[This throwback post is in honor of my niece Jaime who just added a third little boy to her brood in much the same timespan that Rick and I had our three little boys. There’s always someone around us having a baby – it never fails to call up all those memories of “the good old days”.]
I don’t remember the exact moment that I signed up to be a parent, but I believe my endorsement was a reflex action after the stick turned blue. When Rick and I got married, we knew we wanted kids eventually. After all, my new husband had two years of schooling to complete first. Who knew that after four months of practicing “planned parenthood”, much to our surprise we were planning parenthood? After three kids in four years and lots of curious people inquiring if we knew what was causing it, we were pretty happy to be parents. In a way, having children is like stepping onto a scary, exhilarating, stomach-upsetting roller coaster. Once you have one, you often ask your partner, “You wanna go again?”

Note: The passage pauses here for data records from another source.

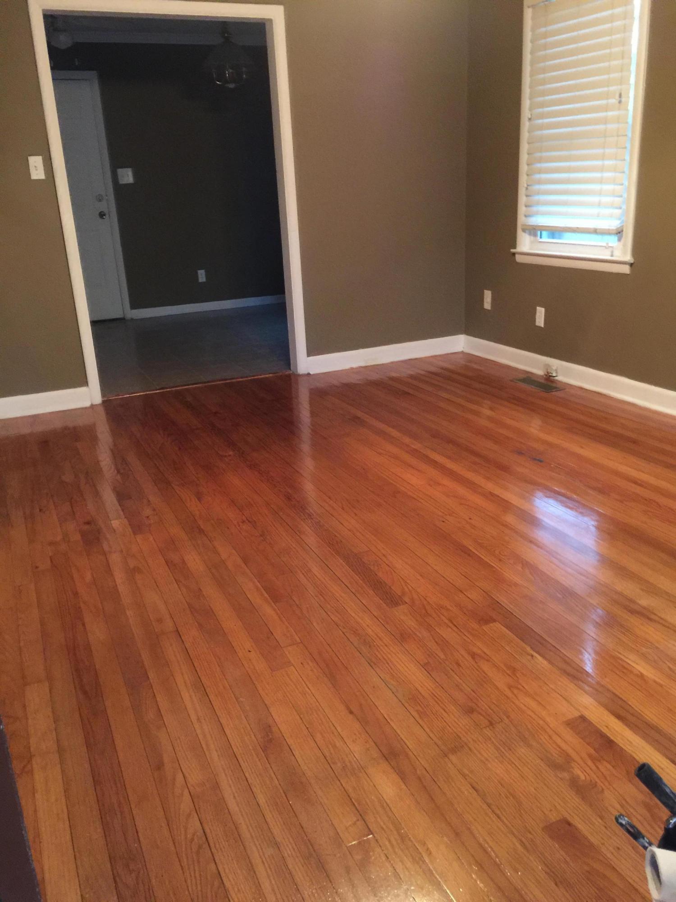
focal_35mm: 29
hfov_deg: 48.2
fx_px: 755
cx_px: 338
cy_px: 451
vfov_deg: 61.7
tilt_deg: -18.8
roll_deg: +3.3
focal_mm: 4.15
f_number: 2.2
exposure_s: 1/4
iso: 100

For all the satisfaction of producing a cuddly, adorable, dependent little baby there is nothing that replicates the shock of being awakened night after night by the same hungry, wailing, dependent little baby. Things like a full night’s sleep (four hours in a row feels amazing), bathing, hot meals (after re-heating it twice in the microwave, you finally just wolf it down cold), spit-up free clothing and two free arms become a luxury, like a fairy tale beginning: “Once upon a time, a LONG time ago…”
Well, we’ve made it through that stage of parenting and we’ve successfully weaned, potty-trained and surgically removed soothers from our three boys, but our training in selflessness is far from over. The same issues of sleeping, eating and crying just resurface with new challenges. The kids still wake us up at night with nightmares, sleepwalking or parching thirst. As if that isn’t enough, now they can get out of their own beds and crawl into ours. If it’s already been a pretty bad night and we’re particularly unconscious, we might not even notice. That is, until the next day when you wake up with a horrible kink in your neck because some child was sleeping horizontally in your bed with one foot stuck in your ear. Then just as you drop off in the afternoon to catch a few winks to make up for the bad night and the bad neck, some child (who is supposed to be playing quietly in his room) calls from the bathroom for your assistance with the toilet paper.
And do I really need to mention the pitfalls of trying to feed young children? Just when I think I’ve developed a safe repertoire of spaghetti, chicken nuggets and grilled cheese sandwiches, the oldest child announces that he no longer likes the very thing that used to be his favorite and his adoring younger brothers follow suit. My kids don’t even like potatoes unless the cholesterol and fat levels have been exponentially increased and they come in a red box with an “M” on it. Which isn’t to say that I don’t make them eat their requisite age-numbered spoonfuls of mashed potatoes. There’s just a lot of nose pinching and gagging that accompany the process. When people see my three boys and comment that our grocery bill will certainly skyrocket when they’re teenagers, I just think that I can’t wait to see them eat a full meal.
I do have to say that the crying issue has changed a great deal. I no longer cry as much as my kids do. The initial burdens of childcare had me weeping daily for lack of sleep and lack of resources for managing this parenting thing. After a few years of motherhood under my belt, I feel like I can pretty much tackle anything. The roller coaster hasn’t really changed, but maybe now I’m just getting used to it. In fact, I’m loving every minute of it.